BUILDING BLOCKS OF THE PROJECT

All RAG applications have broadly these fundamental building blocks - Data pipeline, Knowledge representation, Context/knowledge retrieval and Language generation. What you see below are my implementations of the blocks in this project.

  1. Data layer - storing data on cat facts in a postgres database on Supabase and using pgvector as a vector extension in postgres to store vector embeddings
  2. Knowledge representation - Indexing fixed-size chunks with a local Ollama embedding model mxbai-embed-large:latest and storing the embeddings in my postgres database table
  3. Retrieval layer - basic cosine similarity search with top-n ranking
  4. Generation layer - generation with a local Ollama embedding model gemma3:4b with simple system and user prompts

PROVENANCE

The previous version of this project had the following implementations of the building blocks mentioned above:

  1. Data layer - local text file and an in-memory Python tuple to store vector embeddings
  2. Knowledge representation - Indexing fixed-size chunks with a local Ollama embedding model mxbai-embed-large:latest
  3. Retrieval layer - basic cosine similarity search with top-n ranking
  4. Generation layer - generation with a local Ollama embedding model gemma3:4b with simple system and user prompts

RAG TESTING FRAMEWORK

RAG EVALUATION

We can view RAG evaluation as a tuple of “what is being evaluated?” vs “what is it being evaluated against?“. There are different dimensions of this evaluation routine, written as separate evaluators.
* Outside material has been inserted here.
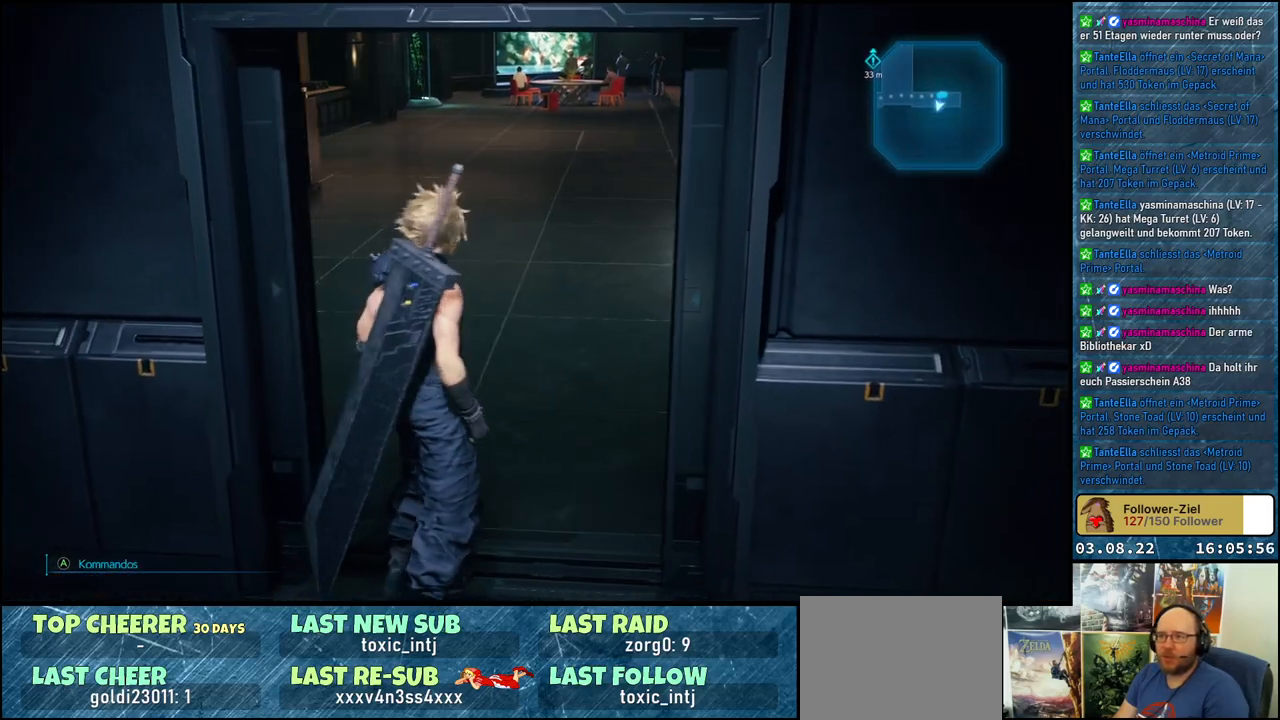
{"buttons": [], "left_stick": "up", "right_stick": "left", "events": [[83, "right_stick", "up-left"], [500, "right_stick", "left"]]}
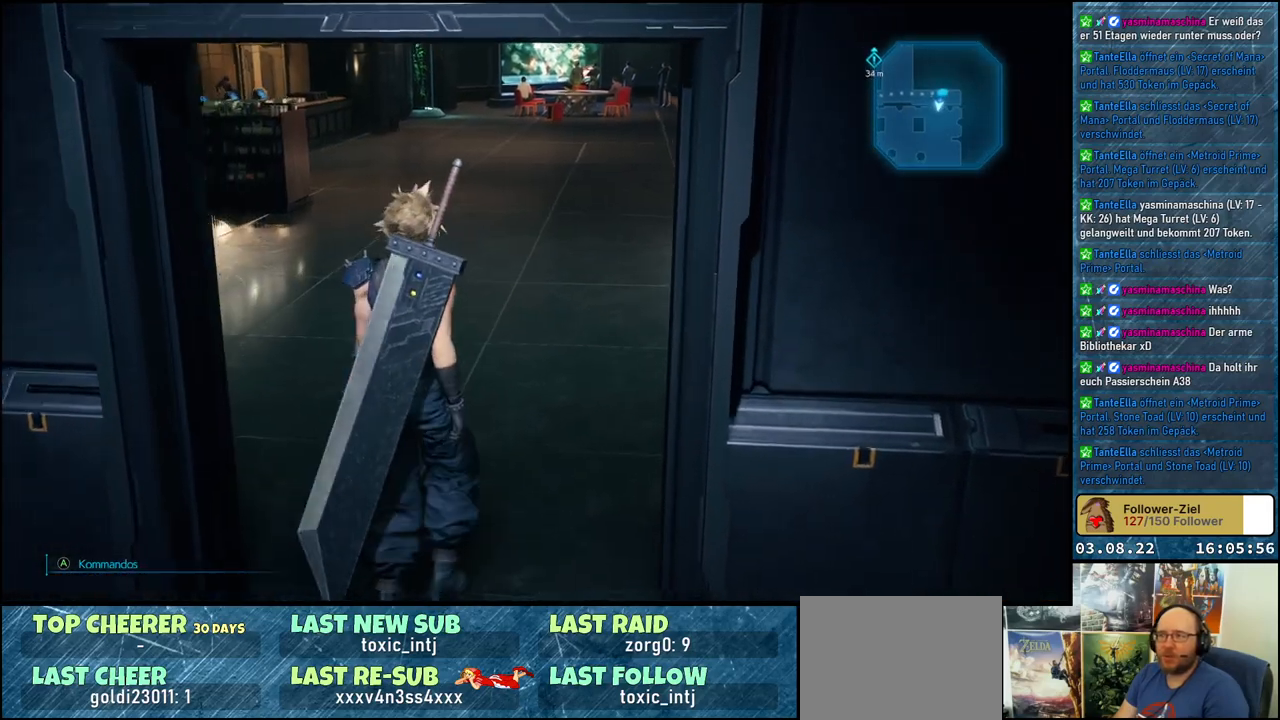
{"buttons": [], "left_stick": "up", "right_stick": "left", "events": []}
An LLM (Ollama ‘gemma3:4b’) was used as a judge for assessments. In this application, you can see for yourself how effective it was or not.

  1. Correctness - Response vs Reference answer (how accurate the response is, agnostic of context) Goal: Measure “how similar/correct is the RAG chain answer relative to a ground-truth answer”
  2. Relevance - Response vs Input Goal: Measure “how well does the RAG chain answer address the input question”
  3. Groundedness - Response vs retrieved docs Goal: Measure “to what extent does the generated response agree with the retrieved context”
  4. Retrieval Relevance - Retrieved docs vs input Goal: Measure “how relevant are my retrieved docs/results for this query
  5. Context recall - Retrieved docs vs Reference docs: Measure “how many of the correct docs are retrieved as context”

evaluating a RAG bot

NEXT STEPS

  1. Add more examples to better test the full scope of the application.
  2. Improve context recall by testing different embedding strategies (maybe make embedding modular so that I can swap in and out different embedding methods and test them in isolation while controlling other variables)
  3. Latency measurement (now it takes way too long to generate locally on my machine, want to see if I can bring the time down)
  4. Throughput measurement (want to measure how many responses per unit time this application can handle)
  5. Build my own custom RAG tests dashboard
  6. This application produces inconsistent responses which also contain some hallucinations in the generation phase. I need to have better parameters for more determinism (ex - lower temperature, fixed seed values, etc). The prompt instruction plays the biggest role in deterministic answers. I need to come up with a super strong template.